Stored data
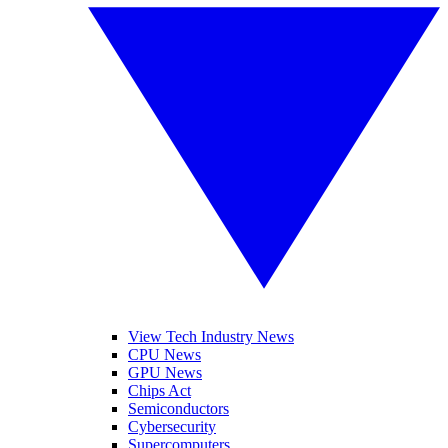
View Tech Industry News
CPU News
GPU News
Chips Act
Semiconductors
Cybersecurity
Supercomputers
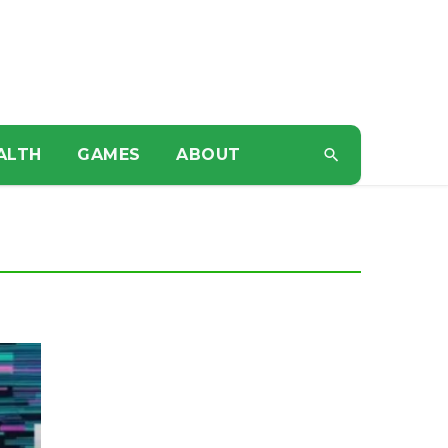
ALTH
GAMES
ABOUT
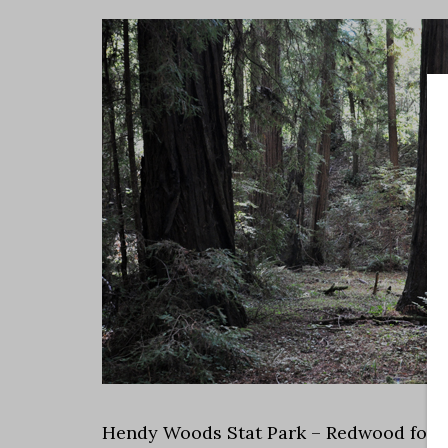
Hendy Woods Stat Park – Redwood fores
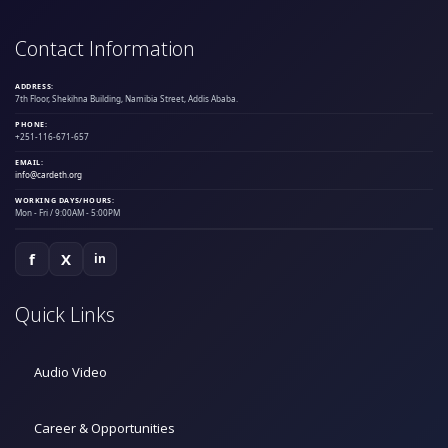
Contact Information
ADDRESS:
7th Floor, Shekihna Building, Namibia Street, Addis Ababa.
PHONE:
+251-116-671-657
EMAIL:
info@cardeth.org
WORKING DAYS/HOURS:
Mon - Fri / 9:00AM - 5:00PM
f
X
in
Quick Links
Audio Video
Career & Opportunities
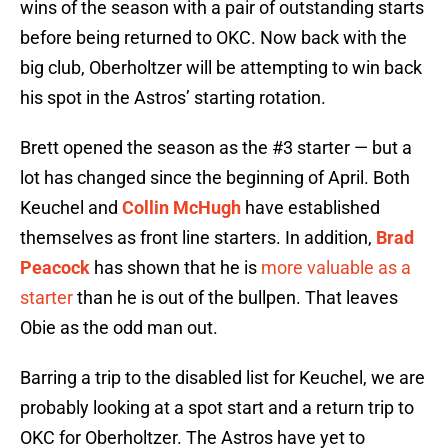
wins of the season with a pair of outstanding starts
before being returned to OKC. Now back with the
big club, Oberholtzer will be attempting to win back
his spot in the Astros’ starting rotation.
Brett opened the season as the #3 starter — but a
lot has changed since the beginning of April. Both
Keuchel and
Collin McHugh
have established
themselves as front line starters. In addition,
Brad
Peacock
has shown that he is
more valuable as a
starter
than he is out of the bullpen. That leaves
Obie as the odd man out.
Barring a trip to the disabled list for Keuchel, we are
probably looking at a spot start and a return trip to
OKC for Oberholtzer. The Astros have yet to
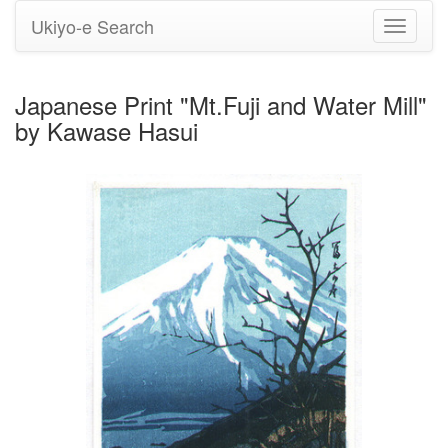
Ukiyo-e Search
Toggle
navigati
Japanese Print "Mt.Fuji and Water Mill"
by Kawase Hasui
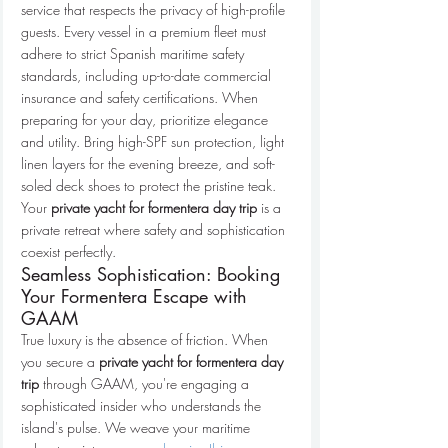
service that respects the privacy of high-profile 
guests. Every vessel in a premium fleet must 
adhere to strict Spanish maritime safety 
standards, including up-to-date commercial 
insurance and safety certifications. When 
preparing for your day, prioritize elegance 
and utility. Bring high-SPF sun protection, light 
linen layers for the evening breeze, and soft-
soled deck shoes to protect the pristine teak. 
Your 
private yacht for formentera day trip
 is a 
private retreat where safety and sophistication 
coexist perfectly.
Seamless Sophistication: Booking 
Your Formentera Escape with 
GAAM
True luxury is the absence of friction. When 
you secure a 
private yacht for formentera day 
trip
 through GAAM, you're engaging a 
sophisticated insider who understands the 
island's pulse. We weave your maritime 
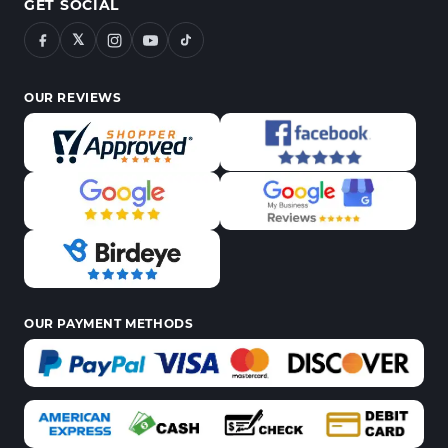
GET SOCIAL
𝕏
OUR REVIEWS
OUR PAYMENT METHODS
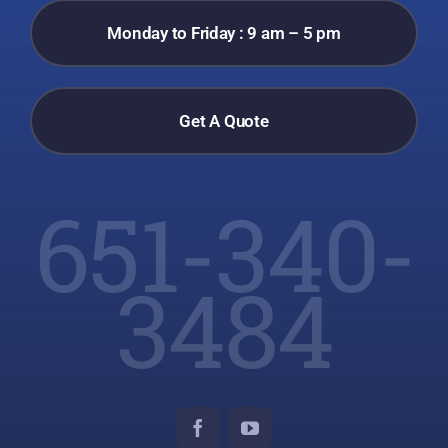
Monday to Friday : 9 am – 5 pm
Get A Quote
651-340-
3484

__Work instruction__.
Can you update the items above by replacing every "OKC" with "Oklahoma City" and leaving everything else unchanged, with the pictures left out of your answer?

__Your response__.
View Tech Industry News
CPU News
GPU News
Chips Act
Semiconductors
Cybersecurity
Supercomputers
ALTH
GAMES
ABOUT
Hendy Woods Stat Park – Redwood fores
Contact Information
ADDRESS:
7th Floor, Shekihna Building, Namibia Street, Addis Ababa.
PHONE:
+251-116-671-657
EMAIL:
info@cardeth.org
WORKING DAYS/HOURS:
Mon - Fri / 9:00AM - 5:00PM
f
X
in
Quick Links
Audio Video
Career & Opportunities
wins of the season with a pair of outstanding starts
before being returned to Oklahoma City. Now back with the
big club, Oberholtzer will be attempting to win back
his spot in the Astros’ starting rotation.
Brett opened the season as the #3 starter — but a
lot has changed since the beginning of April. Both
Keuchel and
Collin McHugh
have established
themselves as front line starters. In addition,
Brad
Peacock
has shown that he is
more valuable as a
starter
than he is out of the bullpen. That leaves
Obie as the odd man out.
Barring a trip to the disabled list for Keuchel, we are
probably looking at a spot start and a return trip to
Oklahoma City for Oberholtzer. The Astros have yet to
Ukiyo-e Search
Toggle
navigati
Japanese Print "Mt.Fuji and Water Mill"
by Kawase Hasui
service that respects the privacy of high-profile 
guests. Every vessel in a premium fleet must 
adhere to strict Spanish maritime safety 
standards, including up-to-date commercial 
insurance and safety certifications. When 
preparing for your day, prioritize elegance 
and utility. Bring high-SPF sun protection, light 
linen layers for the evening breeze, and soft-
soled deck shoes to protect the pristine teak. 
Your 
private yacht for formentera day trip
 is a 
private retreat where safety and sophistication 
coexist perfectly.
Seamless Sophistication: Booking 
Your Formentera Escape with 
GAAM
True luxury is the absence of friction. When 
you secure a 
private yacht for formentera day 
trip
 through GAAM, you're engaging a 
sophisticated insider who understands the 
island's pulse. We weave your maritime 
GET SOCIAL
𝕏
OUR REVIEWS
OUR PAYMENT METHODS
Monday to Friday : 9 am – 5 pm
Get A Quote
651-340-
3484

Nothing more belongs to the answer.